Derrière des cimaises, l’installation vidéo Le camp (2007), « une double pro-jection dont les deux images sont parfois identiques, parfois étonnamment déphasées »1, est projetée sur le mur de la grande salle. Dans un espace intime multiple, le regardeur entre en contact avec la singularité d’une œuvre dans tout son déploiement. Deux caméras. Un lieu. Une mise en scène. La projection propose des jeux de perception, de dédoublement, de glissement d’une image à l’autre, rendus avec grande sensibilité. Des personnages posant des actions sans but, des gestes lents, se déplacent dans l’espace calmement. La répétition, intrinsèque à notre quotidien en tant qu’êtres humains, y est récurrente. Duhamel la teinte d’absurdité, voire de tragique, et en interroge ainsi le sens. Une femme balance un oiseau dans une cage, un homme pousse à travers un mur une forme rectangulaire. Les corps, les objets, les accessoires, l’espace entre les personnages et l’inquiétude existentielle qui s’en dégage deviennent matière à mise en scène. Dans le catalogue de l’exposition, Bernard Schütze cite des notes de l’artiste qui décrivent bien cette mise en espace : « Ce qui qualifie les corps, c’est l’arrangement. C’est le rapport spécifique qu’ils ont avec d’autres corps. »2 La trame sonore, composée par l’artiste, s’ajoute à cette matérialité virtuelle.

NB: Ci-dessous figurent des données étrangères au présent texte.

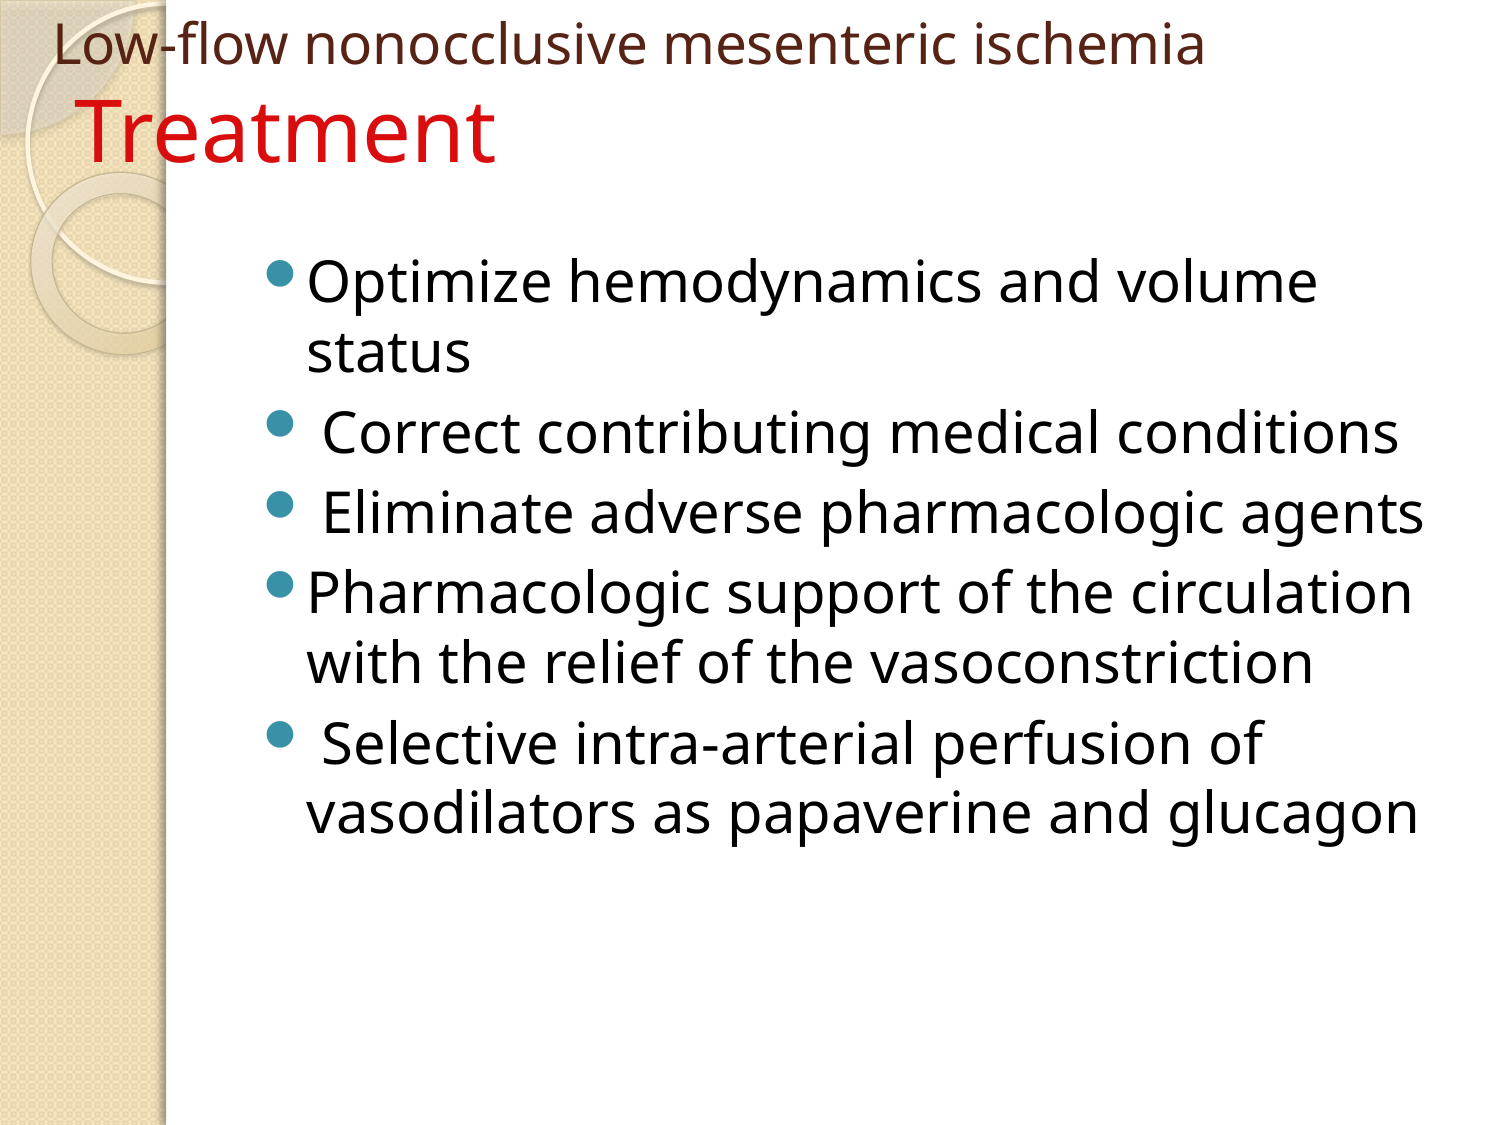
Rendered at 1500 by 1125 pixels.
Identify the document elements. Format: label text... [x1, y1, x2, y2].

list Optimize hemodynamics and volume status Correct contributing medical conditions Eliminate adverse pharmacologic agents Pharmacologic support of the circulation with the relief of the vasoconstriction Selective intra-arterial perfusion of vasodilators as papaverine and glucagon [235, 237, 1466, 1025]
title Low-flow nonocclusive mesenteric ischemia Treatment [37, 0, 1388, 188]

La solitude s’infiltre dans toute cette œuvre. Dans la petite salle, une série de dessins sont disposés en une ligne continue sur les murs. Ils détiennent les clés, en quelque sorte, du processus créatif de Patrice Duhamel, de son inspiration ainsi que des idées et des émotions qui sous-tendent ses œuvres vidéographiques.

Cette exposition rétrospective parvient sans peine à nous rendre sensible l’univers thémathique et expressif de l’artiste. L’angoisse existentielle, la difficulté de communiquer avec les autres, l’inconfort que l’on ressent devant les normes sociales y transparaissent. Dans cette perte de sens, la recherche de fusion avec l’autre, vécue comme un échec à répétition, pré-domine. De l’expression d’un malaise intérieur devant l’incontrôlable (les situations, les autres, les conventions) émerge un humour sarcastique, décrivant le décalage interprétatif qui relie les êtres humains entre eux et le labyrinthe mental de chacun : « …nous aimons fréquenter les seuils de l’ “intranquillité.” »3, dit-il. Le catalogue accompagnant cette exposition contient quatre textes sur l’artiste et ses œuvres signés par Sébastien Cliche, Charles Guilbert, Sylvie Cotton et Bernard Schüzte et un texte de Patrice Duhamel. De plus, pour compléter la judicieuse mise en exposition présentant trois vidéos pour ne pas surcharger l’espace, un dvd de l’ensemble de l’œuvre vidéographique de l’artiste a été édité par Vidéographe.

1 Texte descriptif de la vidéo Le camp, Patrice Duhamel. Le catalogue des vents qui ont soufflé, Centre d’art et de diffusion Clark, p. 25.
2 Duhamel, « Aernout Milk : les sculptures étourdies », p. 8 cité par Bernard Schütze dans Patrice Duhamel. Le catalogue des vents qui ont soufflé, Centre d’art et de diffusion Clark, p. 48.
3 Patrice Duhamel, dans Patrice Duhamel : Le catalogue des vents qui ont soufflé, Centre d’art et de diffusion Clark, p. 42.

Artiste, critique d’art et commissaire d’expo­-sition, Hélène Brunet Neumann s’intéresse à la rencontre, aux échanges entre différents héritages culturels et aux liens créés aux confluents de langages artistiques divers. Elle est titulaire d’une maîtrise en Étude des arts de l’Université du Québec à Montréal. Elle publie régulièrement dans diverses revues d’art montréalaises et a été commissaire d’exposition à plusieurs reprises, entre autres, pour l’exposition H2Eau au Musée d’art contemporain des Laurentides, en 2010-2011. Elle a récemment présenté ses œuvres sur les ondes énergétiques inhérentes à notre monde physique, au Centre d’exposition de Val-David.